Staten Island woman lives with over 500 dolls: 'You name it, I have it'
“‘How many dolls do I have?’ is a good question. I’ve never actually counted all of them, but there was an estimate a few years ago — around 500,” Marilyn Mansfield told In The Know. “You name it, I have it.”
Mansfield was only 7 years old when she saw her first doll. From there, it’s grown into a full-blown love of all types of dolls and eventually turned into Mansfield making her own dolls in her Staten Island home.
“As far back as I can remember, my mom has always definitely been a doll collector,” Mansfield’s daughter, Skylar, told In The Know. “For my 16th birthday, my mom made a doll that replicates me — I call her my mini-me — she’s so, so adorable.”

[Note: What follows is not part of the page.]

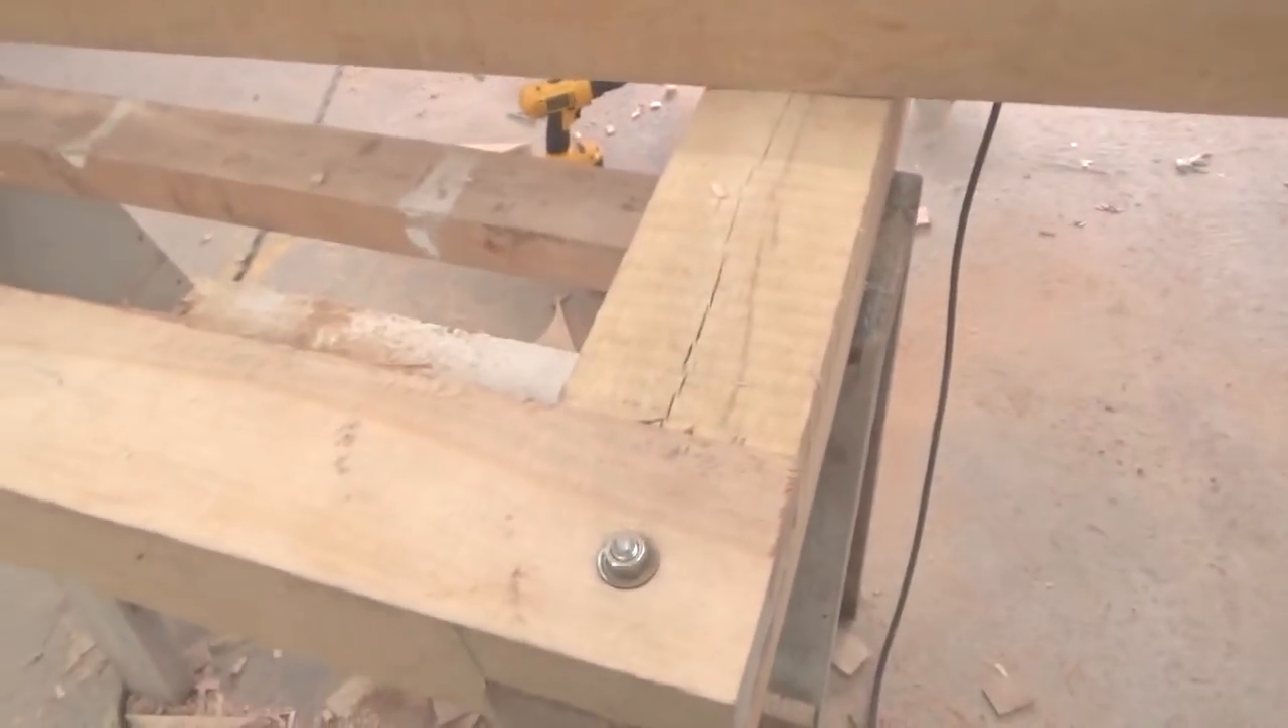So at this point we've got the bolts in and the lap joint. So this is all together.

Mansfield was inspired by an artist friend to start making her own dolls and she started adding realistic touches, like veins, to her creations. She has a small, portable oven in her dining room where she “bakes” the paint onto various doll parts before putting it all together.
The highlight of Mansfield’s collection is Ellie, which was originally sold as a “love doll” but now is just a member of Mansfield’s expanding doll family.

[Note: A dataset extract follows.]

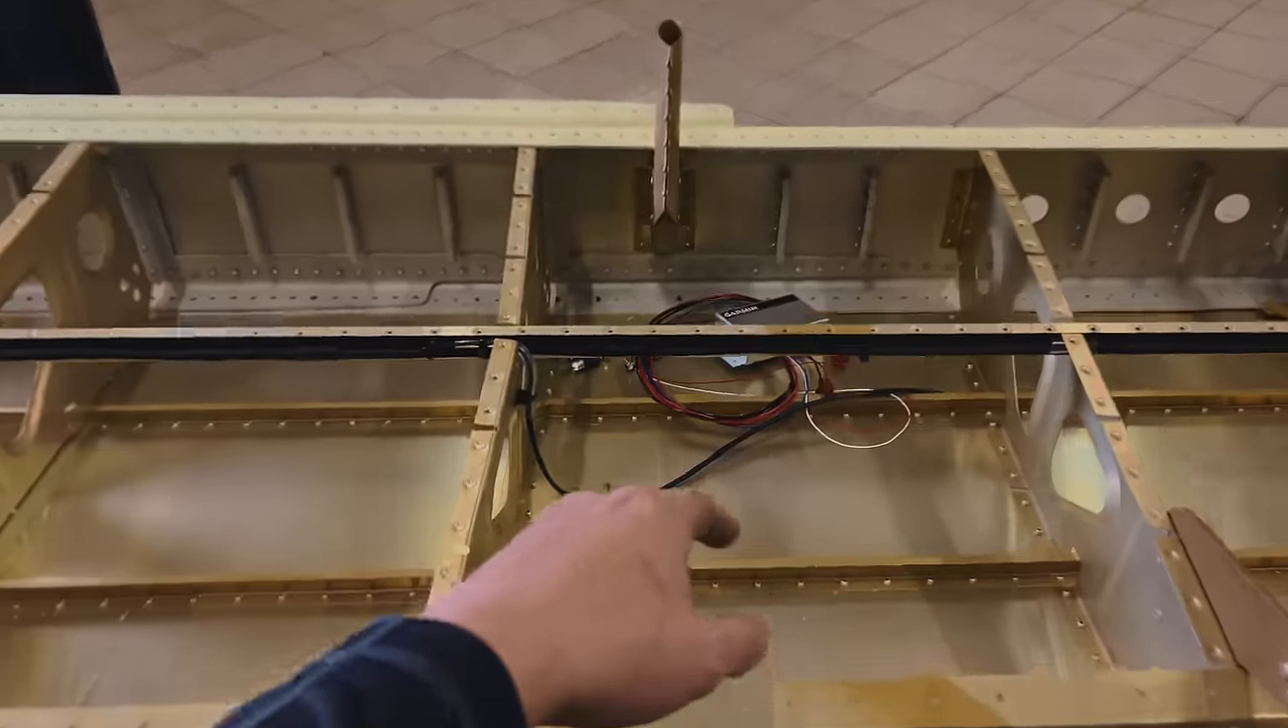I've already got the wiring harness in.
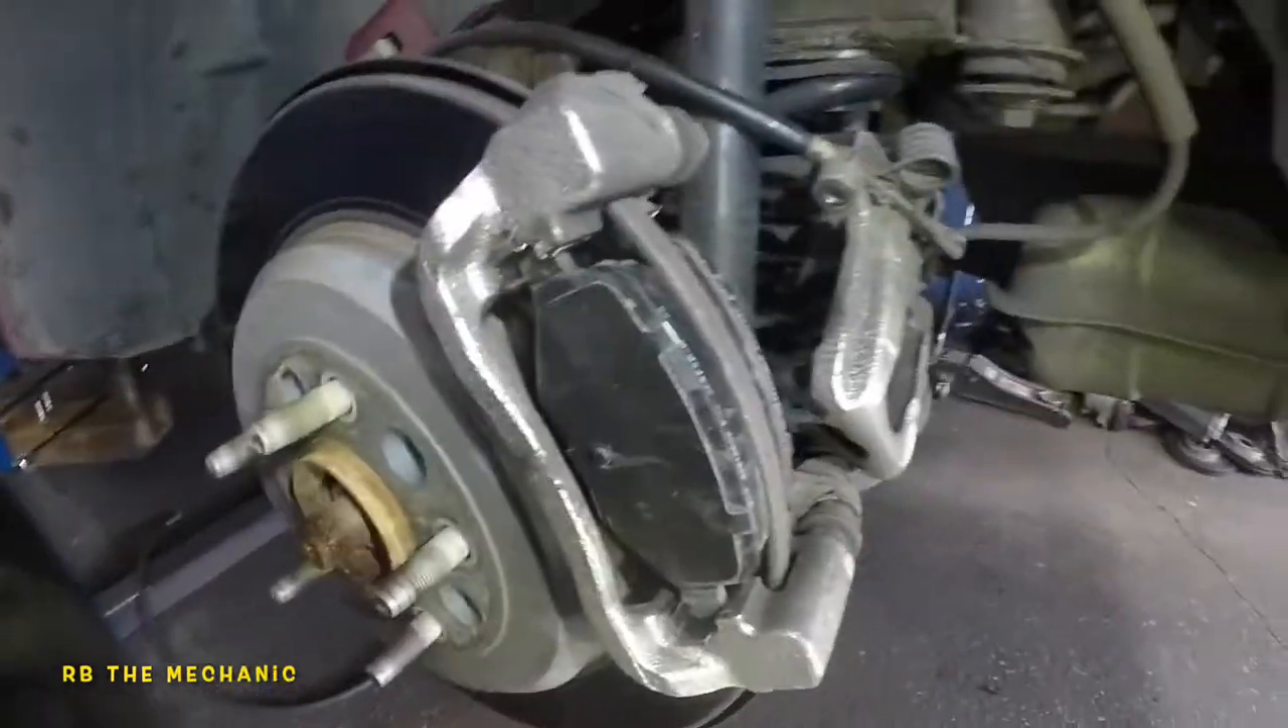We got the pads in.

“I used to say, give me a doll and I’ll give it a life,” Mansfield said.
While Mansfield insists she doesn’t play favorites, baby Christopher is ranked somewhere at the top of her list. That’s the one Mansfield takes to run errands or brings to show at conventions.
“The reactions when we take out the dolls is usually, ‘Oh, how old is he or she?’ and then I say, it’s a doll,” said Mansfield. “They go, ‘Yeah, she is cute,’ and I go, no it’s literally a doll, like it’s not real.”
Mansfield loves that her artwork gets mistaken for real life and earns the reactions she gets from people. She said that while most people come into her house and start off thinking that it’s a joke, by the end of the visit they’re fixing the dolls’ hair and asking to apply lipstick on Ellie.
But it’s not all just for Mansfield. She donates her art to other people as well, knowing how much of an impact it can make.
“The most rewarding thing I’ve ever had experienced was the dolls that I had donated,” she said. “I’ve made a doll for a woman who lost her baby — that was very, very important to me. I’ve donated two dolls to Alzheimer's patients. Things like that, that’s the important stuff.”